I’m home sick—”normal” sick. I have plump yellow and green stuff building up, breaking up, and making its way out. The “normal- sick” sensation remains one to rejoice over. I didn’t experience this for a couple of years—something about Lyme making it impossible for my immune system to work enough to fight common infection—I don’t get it. But what I DO get is that yellow stuff equals normal infection and that’s the kinda thing I’m after. So, hooray, right? Well, not quite.

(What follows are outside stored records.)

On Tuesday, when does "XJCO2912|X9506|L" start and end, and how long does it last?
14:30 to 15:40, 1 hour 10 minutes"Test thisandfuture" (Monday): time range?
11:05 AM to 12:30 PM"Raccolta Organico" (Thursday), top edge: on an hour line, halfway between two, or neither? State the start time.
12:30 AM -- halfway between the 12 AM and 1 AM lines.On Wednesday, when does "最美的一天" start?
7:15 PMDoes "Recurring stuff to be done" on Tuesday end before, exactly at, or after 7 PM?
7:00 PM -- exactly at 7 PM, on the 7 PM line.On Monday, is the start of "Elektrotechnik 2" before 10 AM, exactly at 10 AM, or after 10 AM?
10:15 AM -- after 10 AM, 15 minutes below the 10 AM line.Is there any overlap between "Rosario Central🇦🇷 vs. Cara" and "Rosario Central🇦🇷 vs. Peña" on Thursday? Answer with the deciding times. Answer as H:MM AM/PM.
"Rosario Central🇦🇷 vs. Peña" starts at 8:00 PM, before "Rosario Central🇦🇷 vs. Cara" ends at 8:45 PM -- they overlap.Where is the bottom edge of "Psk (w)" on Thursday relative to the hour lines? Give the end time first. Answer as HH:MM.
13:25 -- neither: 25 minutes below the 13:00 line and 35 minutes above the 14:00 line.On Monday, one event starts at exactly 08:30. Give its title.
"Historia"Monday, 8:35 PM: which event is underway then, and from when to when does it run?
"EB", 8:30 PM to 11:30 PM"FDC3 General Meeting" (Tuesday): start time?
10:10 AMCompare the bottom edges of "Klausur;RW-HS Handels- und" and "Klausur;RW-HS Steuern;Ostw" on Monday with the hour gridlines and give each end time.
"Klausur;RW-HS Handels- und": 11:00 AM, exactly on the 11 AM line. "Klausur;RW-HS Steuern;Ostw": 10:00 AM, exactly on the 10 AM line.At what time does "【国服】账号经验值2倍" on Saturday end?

A couple of weeks ago, I received an emergency phone call from my immunologist. I’m on Medi-cal. For the most part, Medi-cal doctors do not emergency- phone- call me—I’m lucky if they know who I am, can find my files, or call me back after I leave a 911 message. It’s been one of the most frustrating things about being sick: bad doctors, poor treatment. But as the most unpleasant of pleasant surprises, a couple of weeks ago, I got two emergency phone calls, one after the other, “Jacqueline, we need you to come in first thing in the morning to review your recent blood work and get the process started for the IVIG.It’s very important we get going.” I know what my numbers are (I’ve been following them closely and consistently telling the doctor that I need to get started on the IVIG) but still the phone call scared me. It must be bad if the doctor is going out of his way to call, I thought.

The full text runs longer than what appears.